Every line in the entries that holds "Waterford" should be identified and copied.

--- RECORDS FOR THE EXERCISE Enclosed Below ---

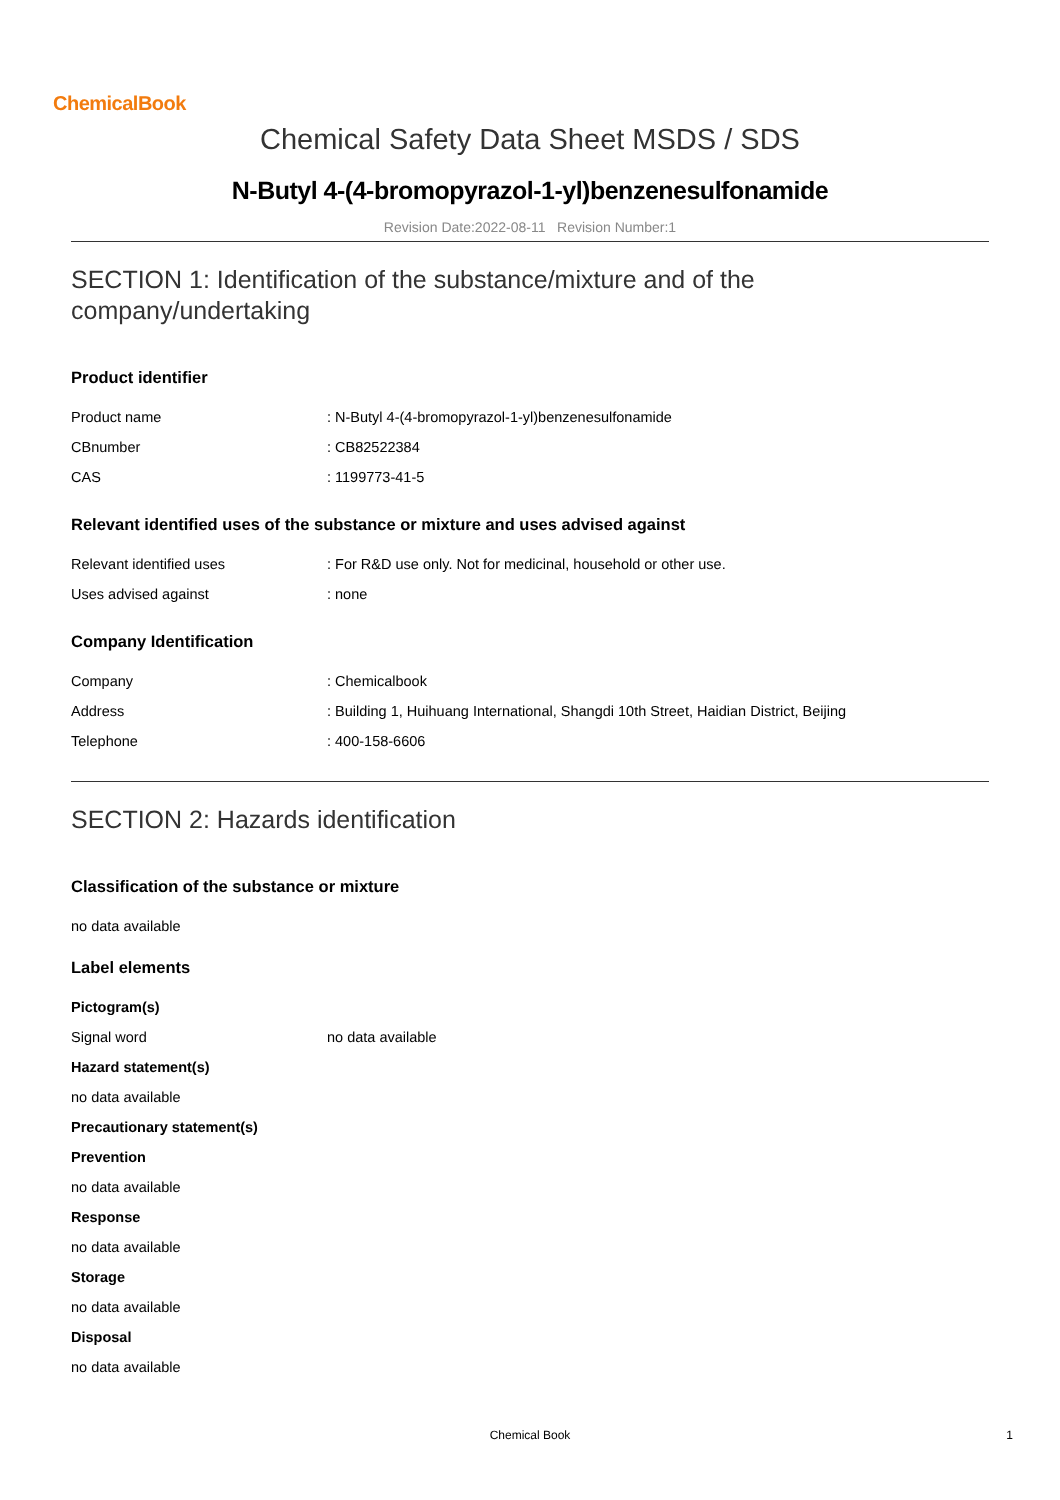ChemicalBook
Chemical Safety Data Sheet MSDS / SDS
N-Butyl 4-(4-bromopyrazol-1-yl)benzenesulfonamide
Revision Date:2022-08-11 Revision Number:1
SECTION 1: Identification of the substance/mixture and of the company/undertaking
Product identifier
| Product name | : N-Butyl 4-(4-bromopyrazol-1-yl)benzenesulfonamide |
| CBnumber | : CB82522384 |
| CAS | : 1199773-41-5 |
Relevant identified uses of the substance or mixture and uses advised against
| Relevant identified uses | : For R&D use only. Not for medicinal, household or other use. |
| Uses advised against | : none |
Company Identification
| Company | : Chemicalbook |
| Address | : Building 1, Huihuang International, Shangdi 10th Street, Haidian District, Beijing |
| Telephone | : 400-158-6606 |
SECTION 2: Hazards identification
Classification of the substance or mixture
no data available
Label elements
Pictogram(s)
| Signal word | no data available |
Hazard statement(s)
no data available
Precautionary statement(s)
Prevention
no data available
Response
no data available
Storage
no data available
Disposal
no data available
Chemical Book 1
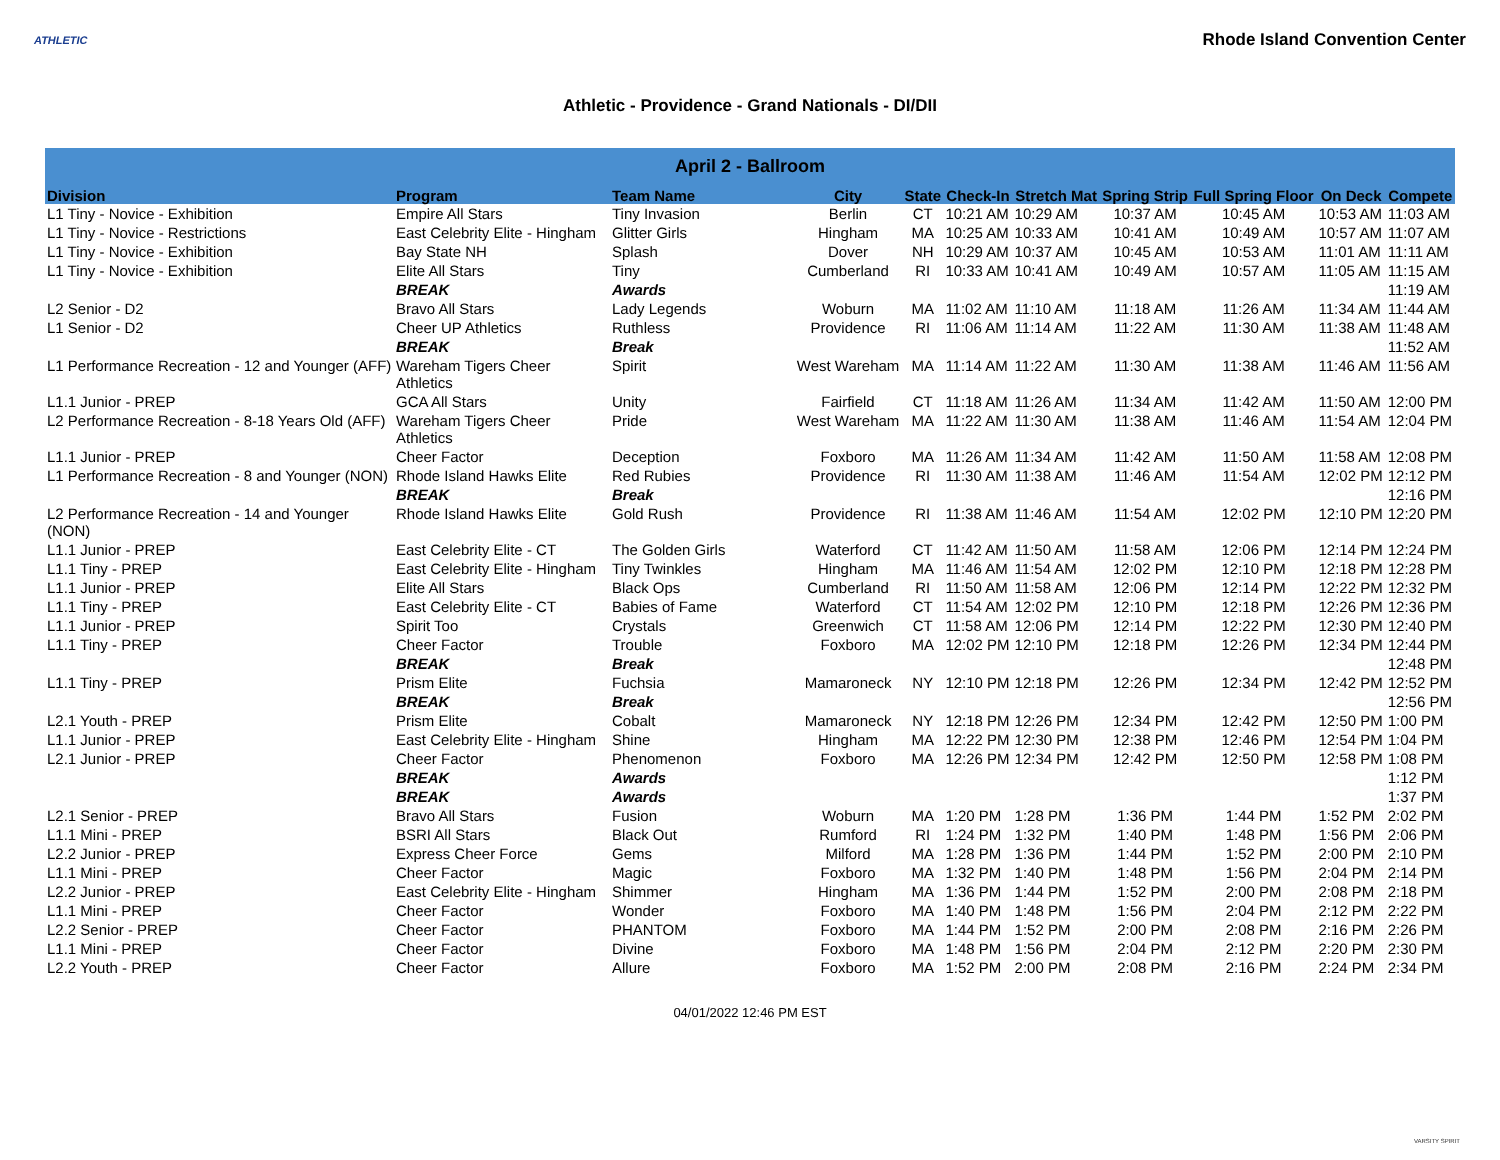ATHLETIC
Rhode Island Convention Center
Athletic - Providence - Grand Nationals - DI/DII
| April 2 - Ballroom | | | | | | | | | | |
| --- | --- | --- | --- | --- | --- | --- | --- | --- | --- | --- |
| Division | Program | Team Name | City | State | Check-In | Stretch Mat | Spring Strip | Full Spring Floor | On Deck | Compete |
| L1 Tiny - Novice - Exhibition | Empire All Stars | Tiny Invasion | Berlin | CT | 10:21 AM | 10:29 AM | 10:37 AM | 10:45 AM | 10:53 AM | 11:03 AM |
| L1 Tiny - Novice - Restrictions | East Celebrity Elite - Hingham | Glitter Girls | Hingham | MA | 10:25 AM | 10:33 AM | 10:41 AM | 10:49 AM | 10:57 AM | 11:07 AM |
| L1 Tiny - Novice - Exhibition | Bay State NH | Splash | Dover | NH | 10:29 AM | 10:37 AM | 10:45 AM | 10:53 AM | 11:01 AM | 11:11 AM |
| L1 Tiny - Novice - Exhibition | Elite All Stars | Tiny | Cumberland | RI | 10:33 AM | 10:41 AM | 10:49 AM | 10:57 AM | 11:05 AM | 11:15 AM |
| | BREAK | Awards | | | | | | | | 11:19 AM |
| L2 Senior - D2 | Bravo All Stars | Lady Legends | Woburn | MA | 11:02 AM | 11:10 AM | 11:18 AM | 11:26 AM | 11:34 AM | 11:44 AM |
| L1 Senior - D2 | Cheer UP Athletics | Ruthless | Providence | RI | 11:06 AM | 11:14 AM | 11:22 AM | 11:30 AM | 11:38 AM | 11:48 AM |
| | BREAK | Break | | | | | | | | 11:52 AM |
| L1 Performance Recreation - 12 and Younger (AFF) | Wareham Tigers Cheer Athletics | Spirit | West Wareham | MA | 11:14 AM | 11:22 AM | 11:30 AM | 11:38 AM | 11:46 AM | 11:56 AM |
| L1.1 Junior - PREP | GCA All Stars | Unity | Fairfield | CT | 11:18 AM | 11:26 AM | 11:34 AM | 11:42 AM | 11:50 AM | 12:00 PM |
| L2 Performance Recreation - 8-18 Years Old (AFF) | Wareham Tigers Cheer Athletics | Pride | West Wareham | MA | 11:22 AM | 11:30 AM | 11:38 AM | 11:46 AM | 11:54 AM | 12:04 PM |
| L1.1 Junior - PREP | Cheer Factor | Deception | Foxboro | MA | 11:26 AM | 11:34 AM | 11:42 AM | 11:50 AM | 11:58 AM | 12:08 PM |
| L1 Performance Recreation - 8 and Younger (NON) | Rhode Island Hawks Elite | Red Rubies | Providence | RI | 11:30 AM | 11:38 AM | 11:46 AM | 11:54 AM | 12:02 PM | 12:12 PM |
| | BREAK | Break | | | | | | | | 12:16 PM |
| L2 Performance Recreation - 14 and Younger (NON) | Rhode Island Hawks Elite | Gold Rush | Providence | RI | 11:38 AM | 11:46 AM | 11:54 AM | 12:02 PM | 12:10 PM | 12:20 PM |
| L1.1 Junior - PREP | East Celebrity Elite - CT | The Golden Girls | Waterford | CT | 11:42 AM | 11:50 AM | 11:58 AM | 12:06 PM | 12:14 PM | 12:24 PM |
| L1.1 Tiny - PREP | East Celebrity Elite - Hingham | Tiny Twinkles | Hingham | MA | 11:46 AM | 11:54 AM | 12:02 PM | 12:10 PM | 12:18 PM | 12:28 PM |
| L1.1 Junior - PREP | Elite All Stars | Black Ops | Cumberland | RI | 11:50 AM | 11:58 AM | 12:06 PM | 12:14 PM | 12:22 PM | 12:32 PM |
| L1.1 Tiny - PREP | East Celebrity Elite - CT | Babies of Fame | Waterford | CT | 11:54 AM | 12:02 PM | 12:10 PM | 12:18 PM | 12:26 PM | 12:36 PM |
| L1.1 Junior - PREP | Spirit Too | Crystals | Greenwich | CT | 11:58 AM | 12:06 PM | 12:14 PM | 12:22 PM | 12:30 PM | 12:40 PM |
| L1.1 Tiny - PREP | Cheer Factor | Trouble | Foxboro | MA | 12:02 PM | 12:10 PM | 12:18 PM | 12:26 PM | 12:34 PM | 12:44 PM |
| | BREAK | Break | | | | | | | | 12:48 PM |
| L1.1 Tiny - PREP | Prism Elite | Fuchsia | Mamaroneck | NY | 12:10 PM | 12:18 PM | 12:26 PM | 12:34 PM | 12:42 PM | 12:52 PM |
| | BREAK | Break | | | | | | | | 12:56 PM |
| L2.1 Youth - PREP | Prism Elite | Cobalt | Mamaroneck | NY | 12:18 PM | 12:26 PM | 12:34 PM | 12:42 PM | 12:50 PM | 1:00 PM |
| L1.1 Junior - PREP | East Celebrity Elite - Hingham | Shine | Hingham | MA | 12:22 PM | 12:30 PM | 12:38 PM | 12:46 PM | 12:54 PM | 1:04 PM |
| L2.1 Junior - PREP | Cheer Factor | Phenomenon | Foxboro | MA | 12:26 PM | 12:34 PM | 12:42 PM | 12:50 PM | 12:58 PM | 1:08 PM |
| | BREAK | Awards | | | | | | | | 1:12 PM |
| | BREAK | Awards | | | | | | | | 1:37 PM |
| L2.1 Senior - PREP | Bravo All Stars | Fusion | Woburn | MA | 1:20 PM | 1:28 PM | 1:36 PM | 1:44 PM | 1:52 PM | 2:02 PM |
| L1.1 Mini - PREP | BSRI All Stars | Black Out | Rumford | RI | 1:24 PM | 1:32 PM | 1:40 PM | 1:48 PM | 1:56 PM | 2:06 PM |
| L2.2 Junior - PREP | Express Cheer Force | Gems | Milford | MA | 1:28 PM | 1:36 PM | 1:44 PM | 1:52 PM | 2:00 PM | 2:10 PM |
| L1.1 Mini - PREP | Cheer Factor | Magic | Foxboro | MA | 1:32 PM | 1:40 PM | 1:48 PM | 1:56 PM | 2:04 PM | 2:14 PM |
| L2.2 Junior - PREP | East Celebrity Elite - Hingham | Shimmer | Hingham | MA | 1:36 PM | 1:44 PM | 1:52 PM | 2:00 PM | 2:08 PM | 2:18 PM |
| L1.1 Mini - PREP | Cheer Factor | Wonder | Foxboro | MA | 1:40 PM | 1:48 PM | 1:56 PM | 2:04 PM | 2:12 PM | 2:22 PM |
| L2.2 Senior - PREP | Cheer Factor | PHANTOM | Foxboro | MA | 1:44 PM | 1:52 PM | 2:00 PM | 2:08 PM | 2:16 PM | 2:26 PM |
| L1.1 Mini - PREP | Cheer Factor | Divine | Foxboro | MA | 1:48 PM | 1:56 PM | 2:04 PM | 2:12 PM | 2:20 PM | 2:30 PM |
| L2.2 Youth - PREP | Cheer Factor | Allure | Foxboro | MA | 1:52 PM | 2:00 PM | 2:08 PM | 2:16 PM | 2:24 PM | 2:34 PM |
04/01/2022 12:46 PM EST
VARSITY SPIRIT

--- End of Enclosed RECORDS FOR THE EXERCISE ---

■ RESPONSE TO THE TASK
| L1.1 Junior - PREP | East Celebrity Elite - CT | The Golden Girls | Waterford | CT | 11:42 AM | 11:50 AM | 11:58 AM | 12:06 PM | 12:14 PM | 12:24 PM |
| L1.1 Tiny - PREP | East Celebrity Elite - CT | Babies of Fame | Waterford | CT | 11:54 AM | 12:02 PM | 12:10 PM | 12:18 PM | 12:26 PM | 12:36 PM |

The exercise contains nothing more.